Pathologische Sesselpupser

Eine World without Zionism hätte Mahmud Ahmadinedjad bekanntlich gerne, und dazu bietet er von der Holocaustleugner-Konferenz bis zum Atomprogramm alles auf, wovon andere Judenhasser jeglicher Couleur nur träumen können. Sympathie ist dem iranischen Präsidenten deshalb allenthalben gewiss, von den offenen Antisemiten der NPD bis zu den Antizionisten dieser Welt zwischen Garmisch-Partenkirchen und Gaza.

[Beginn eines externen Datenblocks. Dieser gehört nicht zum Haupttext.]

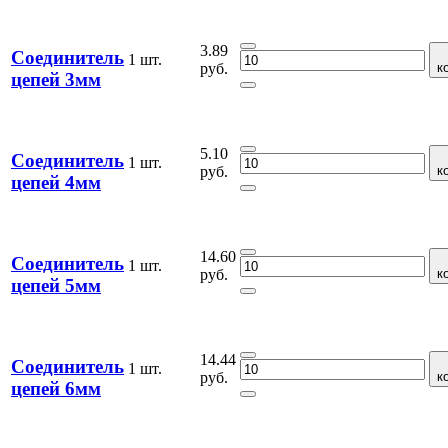
3.89
Соединитель
1 шт.
руб.
к
цепей 3мм
5.10
Соединитель
1 шт.
руб.
к
цепей 4мм
14.60
Соединитель
1 шт.
руб.
к
цепей 5мм
14.44
Соединитель
1 шт.
руб.
к
цепей 6мм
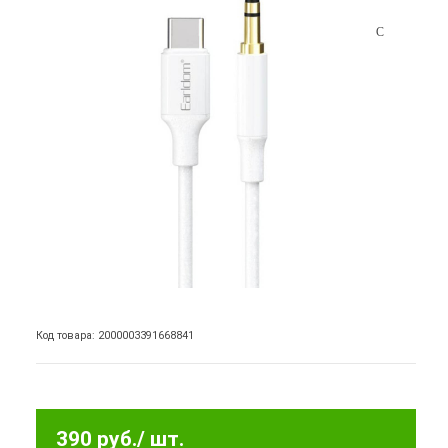
Код товара: 2000003391668841
390 руб.
/ шт.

Doch die Unterscheidung zwischen Antisemitismus und Antizionismus ist ohnehin überflüssig: „So, wie sich die Antisemiten in ihrer Wahnwelt an die Juden klammerten, klammern sich heute die Antizionisten an Israel“, schreibt Henryk M. Broder, und er sagt auch, warum genau das hierzulande „der Weg ins Rampenlicht für alle ist, die bei DSDS keine Chance hätten, in das Sechzehntelfinale zu kommen“, und wie diese sich ihr Tun auch noch versilbern lassen.


Henryk M. Broder

Zwischen Analphabetismus und Exhibitionismus


Die Rollenumkehr von Täter und Opfer ist nicht nur das Leitmotiv des Antizionismus. Darauf basiert auch der klassische Antisemitismus. Allein aus diesem einen Grund ist die qualvolle Unterscheidung zwischen Antisemitismus (böse Nazis!) und Antizionismus (brave Antiimperialisten!) reine Haarspalterei, ausschließlich dazu bestimmt, eine künstliche Distanz zwischen Antisemiten und Antizionisten zu konstruieren, die es in der Realität nicht gibt. Zum Repertoire der Rollenumkehr gehört auch, dass der Antisemit vom Juden verfolgt wird und dass er sich nur gegen das zur Wehr setzt, was der Jude ihm angetan hat, antun möchte oder demnächst antun könnte. Die Nazis behaupteten, das Weltjudentum habe dem Deutschen Reich den Krieg erklärt; aus ihrer Perspektive war Auschwitz nur ein Akt der Selbstverteidigung. Wer das für einen Witz hält, über den nicht einmal der normal verblödete Stürmer-Leser lachen könnte, sollte mal die Diskussionen über die Frage „Wer hat angefangen?“ nachlesen, die noch in den siebziger Jahren in der alten BRD geführt wurden, unter anderem von Wissenschaftlern wie dem ehemaligen NS-Wehrpsychologen Prof. Dr. Peter R. Hofstätter.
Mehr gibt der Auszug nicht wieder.